It can be so hard to "find your niche", whether it's on the bookshelves, or in the other parts of Real Life. Apparently we humans can only cope with stuff if we can categorize it. The problem is that very few things fit in only ONE category, but it's as if the rule book says, "One category per customer". So we struggle to find that one perfect descriptor, the mot juste that will let all the people searching sigh with relief once they've found this particular item.
But how can you find your niche if it hasn't been created yet? When it comes to publishing, there are certain pre-set categories/niches that authors are asked to squeeze their manuscript into. The funny thing is, the more somebody tries to make something fit, the more that category expands, to the point that the original description doesn't begin to cover it anymore.

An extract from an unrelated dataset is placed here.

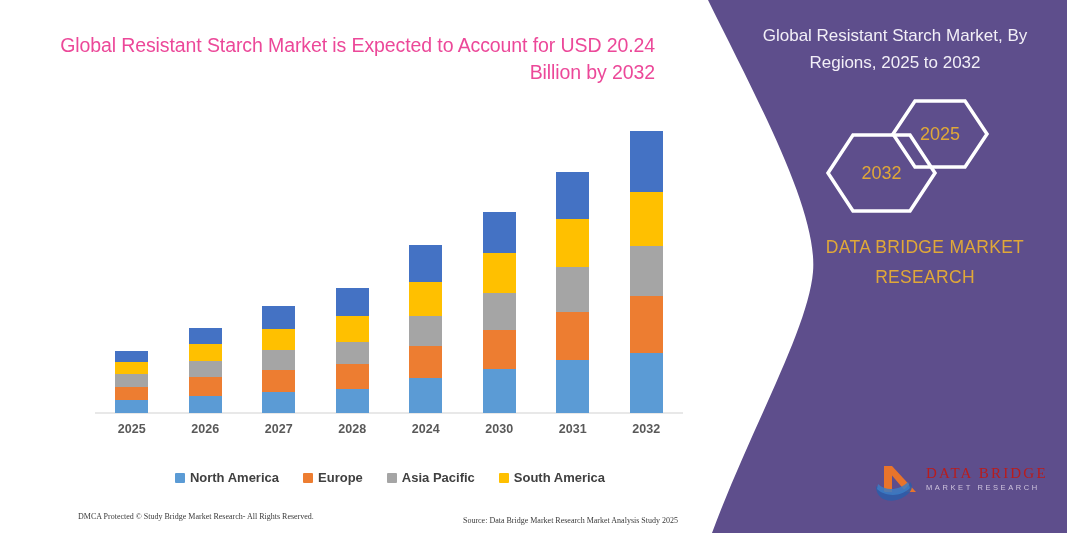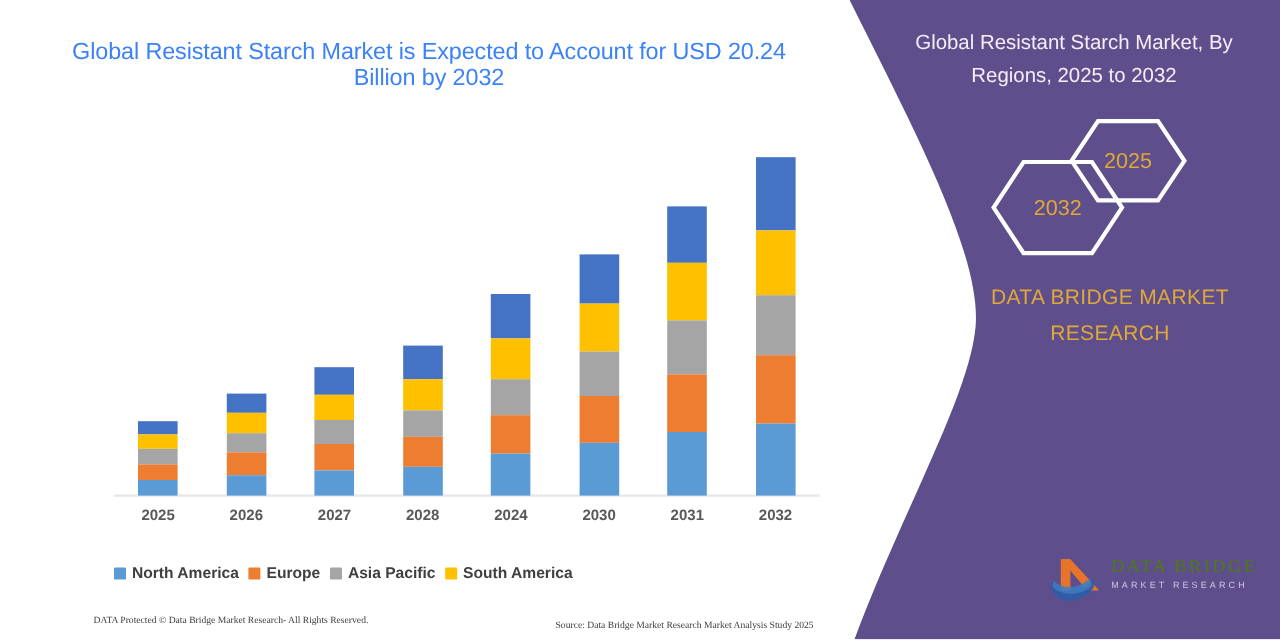"Global Resistant Starch Market is" .chart-title { color: #3b82f6 -> #ec4899; line-height: 22px -> 27px; text-align: center -> right }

I'm assuming back in the days when storytelling was oral, not written, there were no categories. It was a "story", something to pass the time while gnawing on brontosaurus bones, as well as a way to applaud the bravery of the brontosaurus catcher, and inspire future brontosaurus hunters to great deeds.
No doubt the stories changed with the re-telling, for any number of reasons. Maybe Gork was in a hurry to see Mrs. Gork one night, and abbreviated certain parts so he could get to "The End" more quickly. Or maybe Gork Junior was yawning during the fifteenth re-telling, so Gork revised based on the immediate audience feedback. Or perhaps there was a Gork wannabe, who was transcribing the tale by drawing stick figures on the cave walls, and he decided to tell the story from the brontosaurus point-of-view.
From that point it seems there was "fiction" and "non-fiction", and that probably sufficed for a while. But then sub-categories started cropping up, so it was necessary to re-organize, so that people could find what they were looking for again. And then the sub-categories started to expand.
For instance, the category of "romance" was too big to cover all the myriad variations of stories. "Contemporary" and "historical" made things easier, but then how do you deal with things like vampires and werewolves? Um, let's create "paranormal". But what about when these paranormal stories focus less on the romance? Well, we can call it "urban fantasy".
Writers keep writing the stories they love, and then try to find the appropriate slot on the bookshelf. Too often they're told "I don't know how to sell this", which means, "there isn't a category that fits this yet".
The only thing you can do is create your own category. (Granted, we all want to be labeled "best-selling", but that's another post.) Instead of trying to mold yourself to fit into the current niches, which will often result in losing your voice, or hook, or the storyline that makes your book wow everyone who reads it – what you need to do is create your own category.
Sounds hard though. How do you pitch a book, to an agent or an editor, when it doesn't fit in the pre-defined categories? You describe the story, the elements that make everyone want to know: "what happens next?" You make everyone care about the characters, and what they're striving for, whether it's set on the desolate fourteenth moon of Jupiter, in the fiery cubicle of Satan's business manager, or a Mississippi riverboat piloted by prom queens.
Every time I've heard a writer ask an agent/editor panel, "Would you consider such-and-such story" (generally a story without a current category), the agent/editor replies, "I'm looking for a great story".
Your story is great. It may not fit into a particular slot on the current bookshelves. If it doesn't, that's fine, because now your job is changing "That's not what we're looking for", into "Because we didn't know we were looking for THIS!"